岩手県立花北青雲高等学校1年

畠 山 正 徳
 

「大きな夢を持つ父を見て」
 
 私が理想とする人は、農業をしている私の父です。私の家は、祖父の代にたった3頭から肉牛の肥育を始め、現在は、約130頭もの黒毛和種を有する家畜経営農家です。その牛、1頭1頭と向き合いがんばっているのが、父です。

 なぜ、私が理想とするかというと、動物への愛情、人への愛情がとてもすばらしいからです。毎日、朝5時に起きて、牛を1頭ずつ見て回ります。具合が悪い牛はいないか、時間をかけて見ます。私の母や祖母も手伝っています。夜には、私や兄も手伝います。季節によっては夜11時過ぎまで働くこともあります。

 365日、1日も休まずに頑張る父の姿を見て育ってきた私は、愛情ということについて、深く考えることができるようになりました。私の父はよくこう言います。「愛情をかけた分、その牛は恩返しをしてくれる」。

 小さい頃はよく意味が分かりませんでしたが、今になりその意味が分かるようになりました。私は、父に連れられて牛のと殺場に行ったことがありました。うなっている牛の声がしたので見に行くと、あまりにも悲惨なものでした。

 ハンマーで牛の額を叩いて気絶させ、足からつるし、首を切り落とします。大量の血が流れて皮をはいで、内臓を取り出し肉だけにしていきます。

 何も言えずにただただ立っている私に、父は、「こうやって殺されていくのだぞ。この命をもらって、うちら家族は暮らしているのだ」と言いました。

 それから、私の考えは少しずつ変わり、「最後まで責任を持って育てる」「嫌な思いをさせないように努力する」「最後は笑顔で見送りたい」と思うようになりました。
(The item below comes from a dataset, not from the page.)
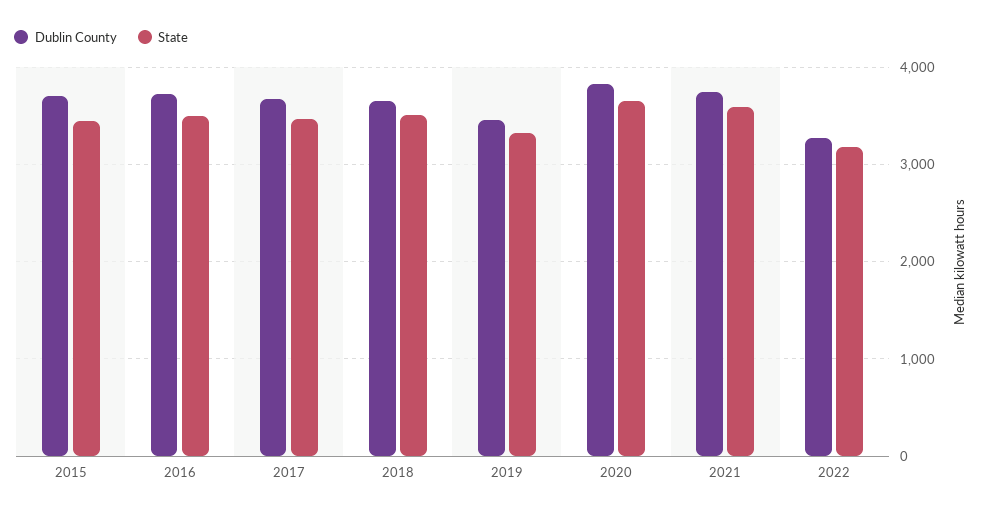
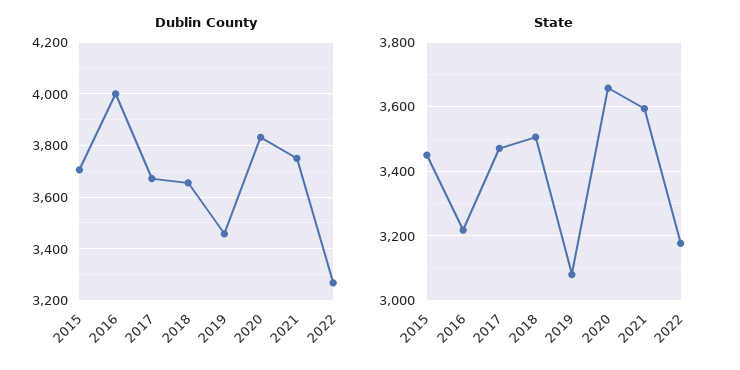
Dublin County, 2016: 3700 -> 4000
State, 2016: 3500 -> 3220
State, 2019: 3300 -> 3080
ですが、一生懸命育てた自分の牛が出荷になると、自然に涙が流れて笑顔で送る事ができませんでした。そんな時も父は声をかけてくれます。

 「自分が満足できるぐらいがんばって、育てたらそれでいいのだ」。

 いつも、一言しか言いませんが、その父の言葉に私は支えられています。

 私の父は今、たくさんのことに挑戦しています。私の父が中心となって活動している「しわ牛研究会」。その研究会が1番力を入れているのは、牛の肉質を変え甘みを増やすことです。地域で取れた粗飼料と、紫波町が誇る生産日本一のヒメノモチの粉砕、黄熟期前の栄養の高い稲をそのまま刈り取り、乳酸菌を入れて醗酵させたホールクロップサイレージを、母牛と肥育牛に与えることにより高い等級かつ評価を上げています。

 このように飼育した牛を「しわもちもち牛」とブランド化し、全国に「安心・安全な牛肉」というイメージを消費者の方々に広げることにも力を入れています。それとともに牛から排出された糞尿を堆肥化し、農地に戻すことで資源循環型農業を実践しています。

 つまり、環境問題も少しずつではありますが取り組んでいると思います。

 そんな父を見て私はたくさんの知識を得ることができました。人が1人で生きていくことは不可能です。家族や友達、地域や社会の人々。それらをとりまく自然も含め、たくさんのものに支えられているはずです。それらを当たり前と思わずに、感謝の気持ちを持つことが大切だと思います。そうすることにより、自然に父や私が思う愛情につながっていくはずです。

 将来は、家族で協力し父・兄を中心とし、大規模一環経営農家を作り上げたいと考えています。